Anri Salas Video Intervista (1998) handelt vom Bruch, den politische Veränderungen innerhalb einer individuellen Biografie hervorrufen, von Phänomenen der Fremdheit, des Schmerzes der Erinnerung und des Verschweigens. Erik Levines Video Someone hears a shot (2008) erzählt von einem Vater, der ein Leben gelebt hatte, von dem sein Sohn keinerlei Kenntnis gehabt hatte, und der seinem Sohn in einem fundamentalen Sinne fremd war.Gillian Wearing verlagert das Fremde (im Video 10-16, 1997) in das jeweilige biografische Subjekt, indem Texte von Kindern und Jugendlichen von erwachsenen Schauspielerinnen und Schauspielern gesprochen werden. In einer absoluten Zeitlosigkeit und einem identitätslosen Raum tauchen Erinnerungsbruchstücke und Bekenntnisse von Scham und Verzweiflung, Angst und Hoffnung auf, die gerade dadurch, dass ein ihnen zuzuordnendes Individuum fehlt, in ihrer Verfremdung dem Betrachter in ungemilderter Tragik, mit einer ausweglosen Nacktheit entgegentreten. Mit dem Mittel der Verfremdung und der Überblendung von Text und sprechendem Protagonisten agiert auch Chloe Piene in Little David (1999). Das Bedrohliche des halbnackten Kindes, das einen martialischen Text deklamiert, liegt in der möglichen Antizipation seines zukünftigen Lebenswegs als Mann. Von Chloe Piene ist in der Ausstellung außerdem eine Reihe großformatiger Zeichnungen zu sehen.

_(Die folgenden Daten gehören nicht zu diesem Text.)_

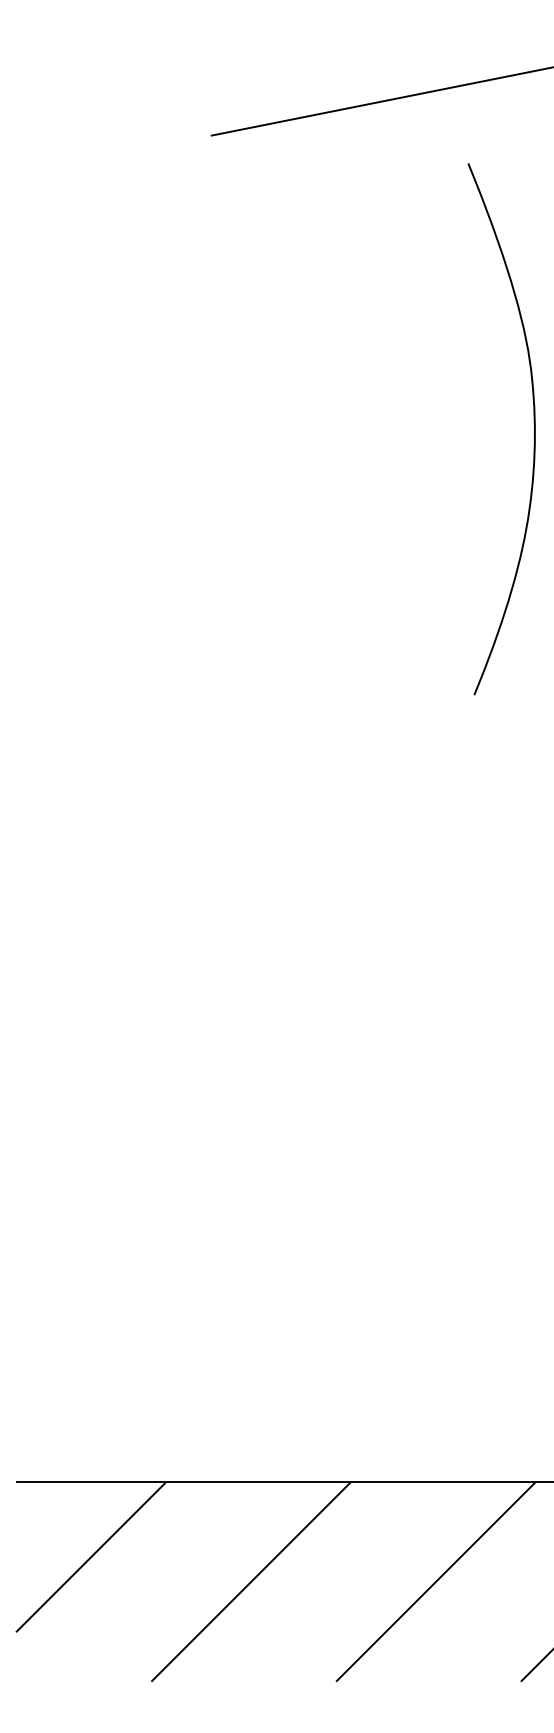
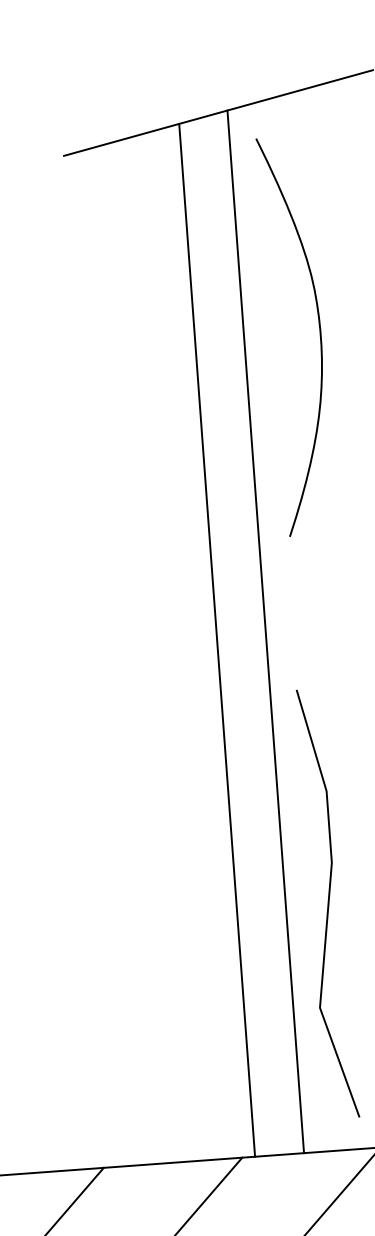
curve: (533, 423) -> (319, 329), moved
line: (432, 786) -> (265, 631), added
line: (367, 793) -> (217, 640), added
line: (489, 1153) -> (328, 903), added

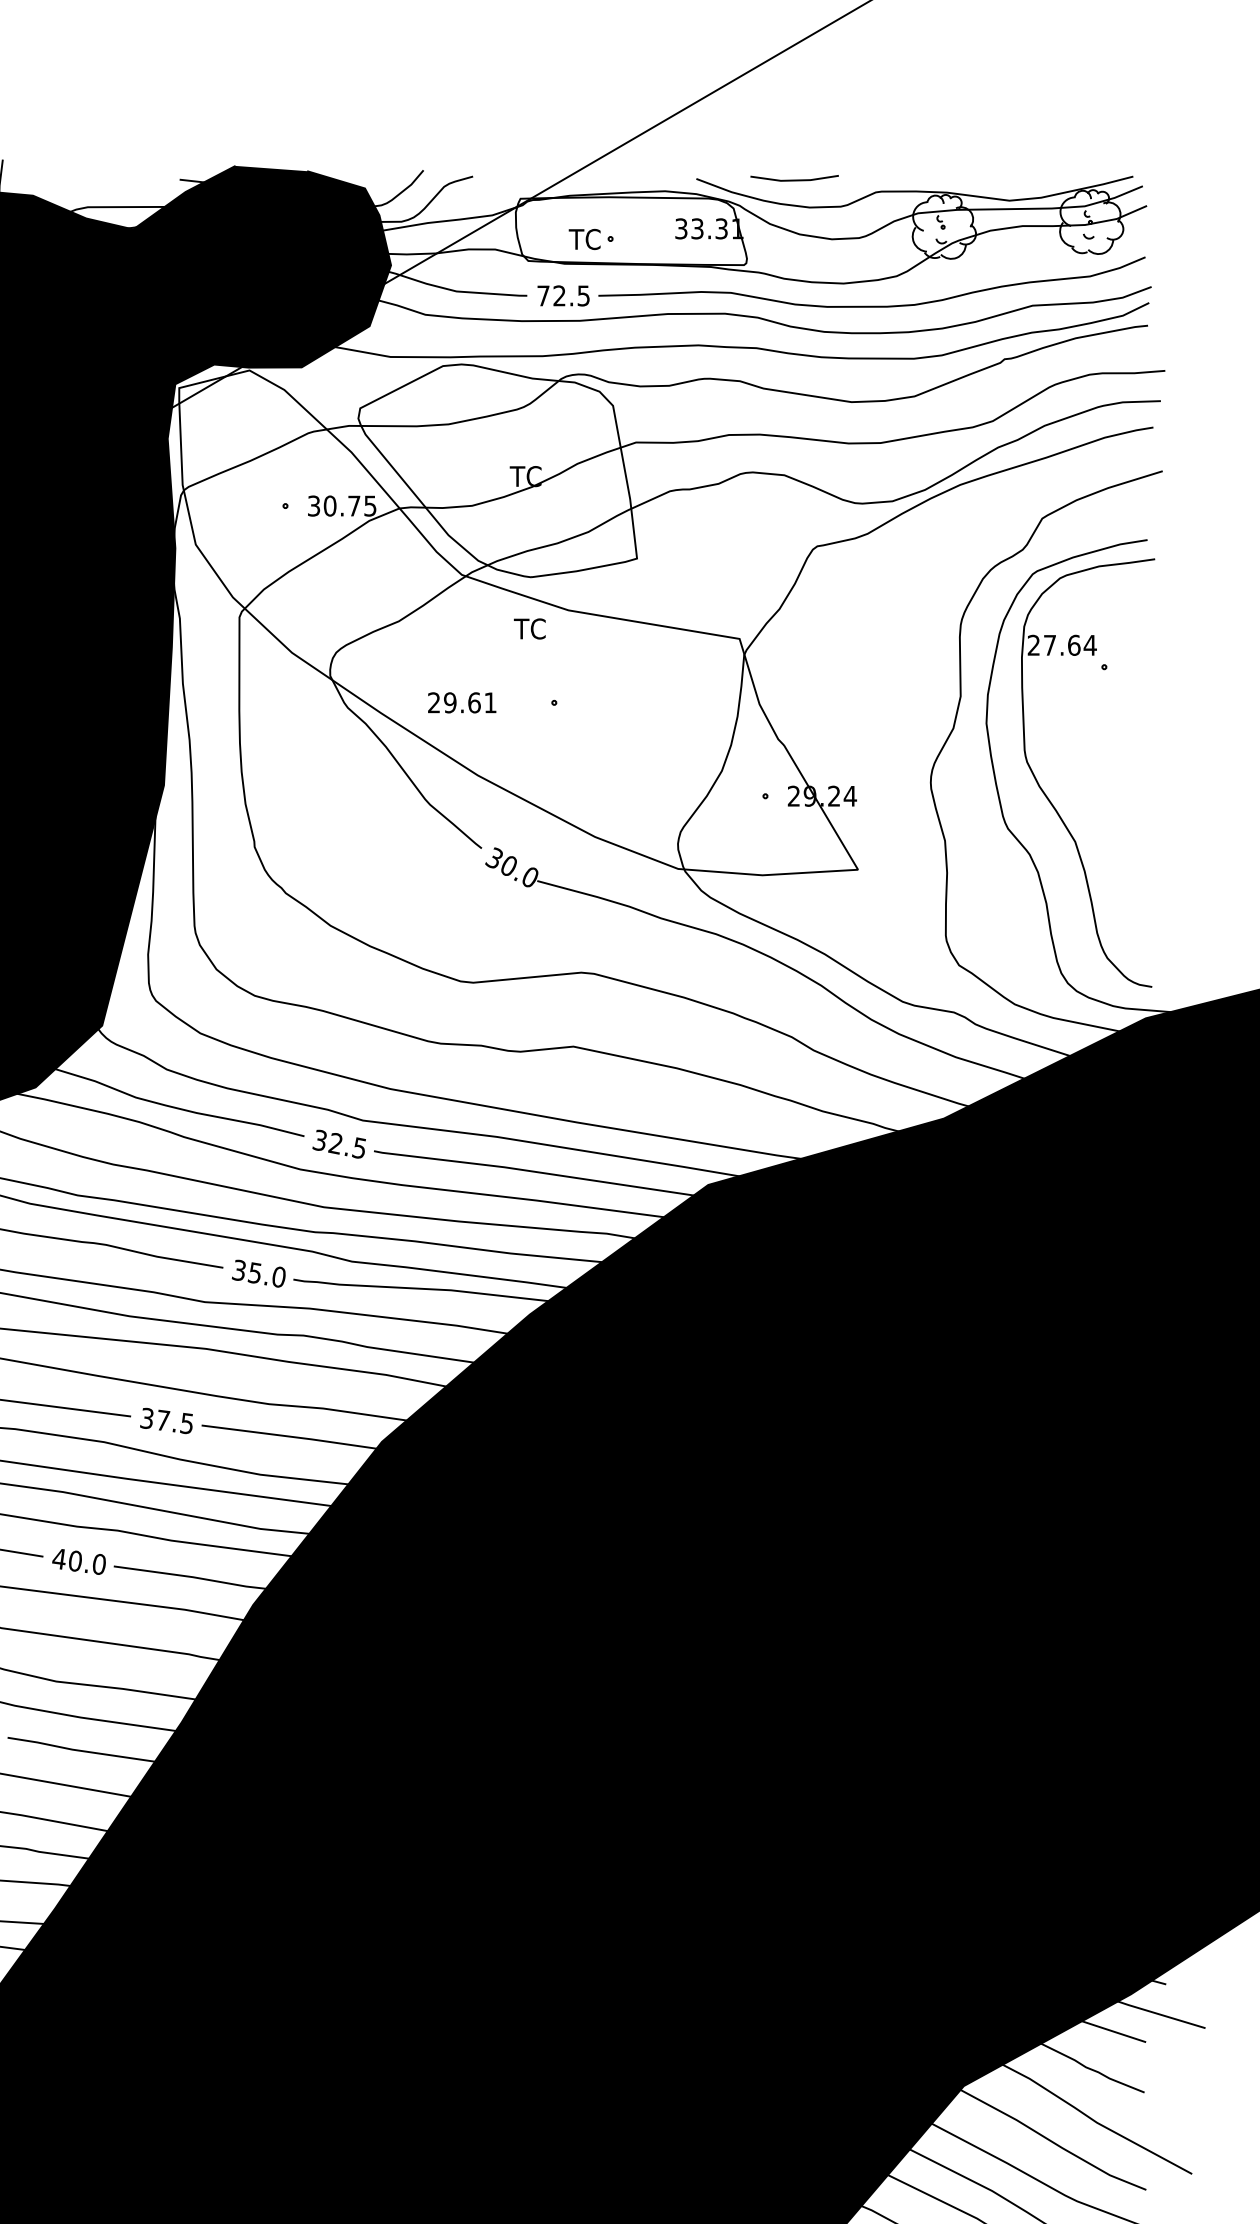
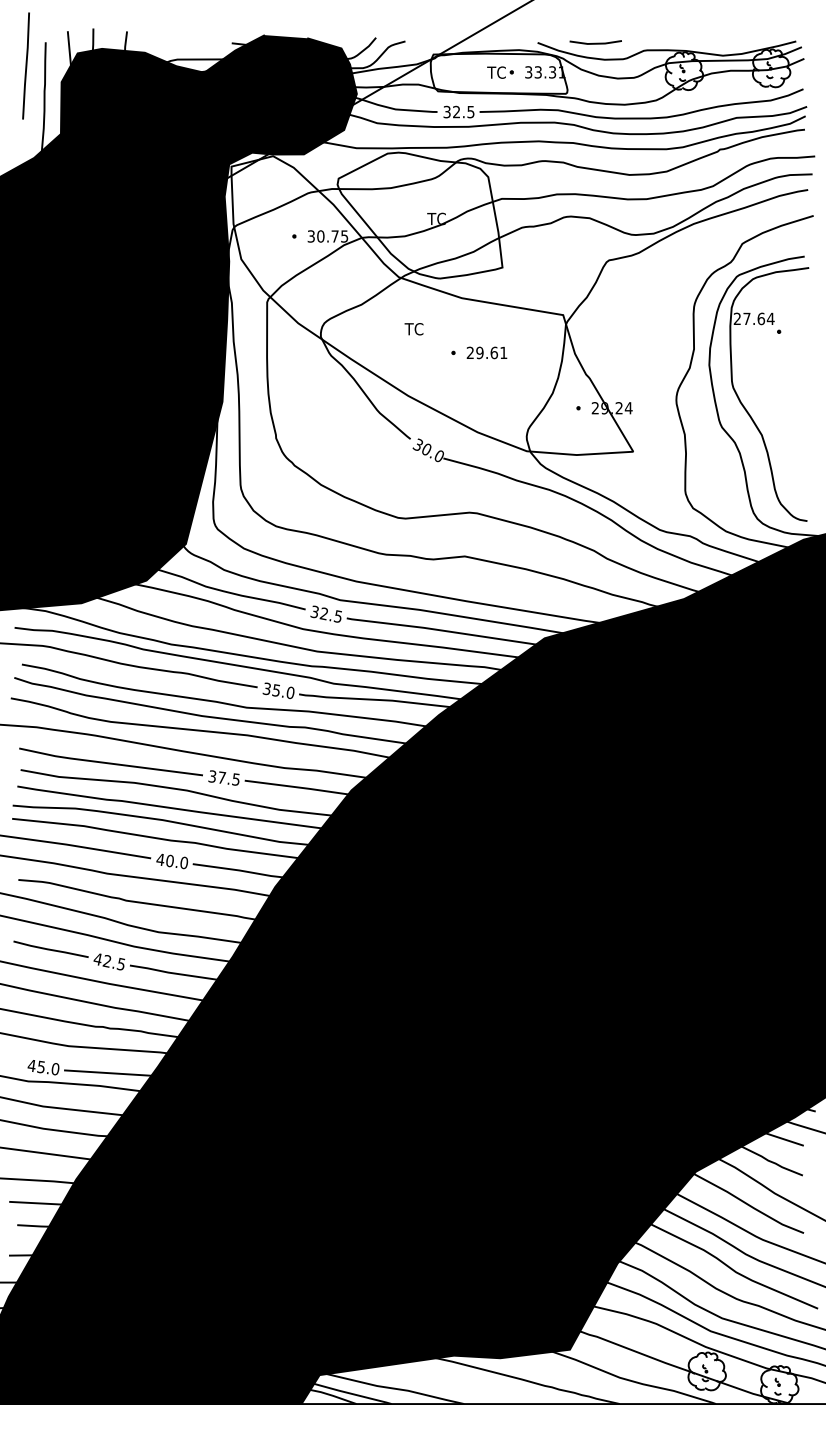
part: (591, 239) -> (500, 72), moved
text: (542, 294) -> (446, 111), 72.5 -> 32.5
text: (528, 629) -> (413, 329), moved
text: (461, 702) -> (486, 352), moved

Eine Öffnung zu einer undeterminierten Zukunft deutet sich in Ben Rivers‘ Film Ah Liberty! (2008) an, der die Kinder als in sozialer Hinsicht fremdartige Wesen von archaischer Wildheit entwirft. Das Fremdwerden des Vertrauten und des Selbst in der Pubertät wird durch Sharon Margarets Arbeiten thematisiert, während Edith Amituanais Fotografien das Fremdsein (in einer fremden Kultur) und das Fremdwerden (durch die individuelle Entwicklung) miteinander verschmelzen.
Die Ausstellung versucht, das fundamentale Fremdsein aller mit allen dort zu verorten, wo man es gewöhnlich nicht zu finden versucht: im Kind und in seinem Verhältnis zu seiner Umwelt. Das Kind ist uns als kulturelle Ikone vertraut, als Inbegriff des Urvertrauens in die Welt; es ist uns vermeintlich vertraut, weil wir alle einmal Kinder waren; es erscheint uns vielleicht vertraut, weil wir möglicherweise selbst Eltern sind; es ist uns vertraut, weil mit ihm Hoffnungen auf ein nicht beschädigtes, nicht entfremdetes Leben verbunden werden, und weil Kindheit immer erneut die Hoffnung zu erwecken imstande zu sein scheint, dass, trotz aller gegenteiligen Erfahrungen und Erkenntnisse, ein vollkommen gelingendes Leben möglich sei. Ob Ronnie van Houts Arbeit Be Someone Else (1997) eine tragfähige Option in dieser Hinsicht repräsentiert, mag dahingestellt bleiben.
Die Ausstellung vereint Positionen aus den USA (Erik Levine), Europa (Chloe Piene, Ben Rivers, Anri Sala, Gillian Wearing), aus Neuseeland bzw. Samoa (Ronnie van Hout, Edith Amituanai) und Australien (Sharon Margaret).
Die Ausstellung wurde in der Dunedin Public Art Gallery, Neuseeland gezeigt und ist bis 6. Oktober 2013 in der Landesgalerie Linz zu sehen.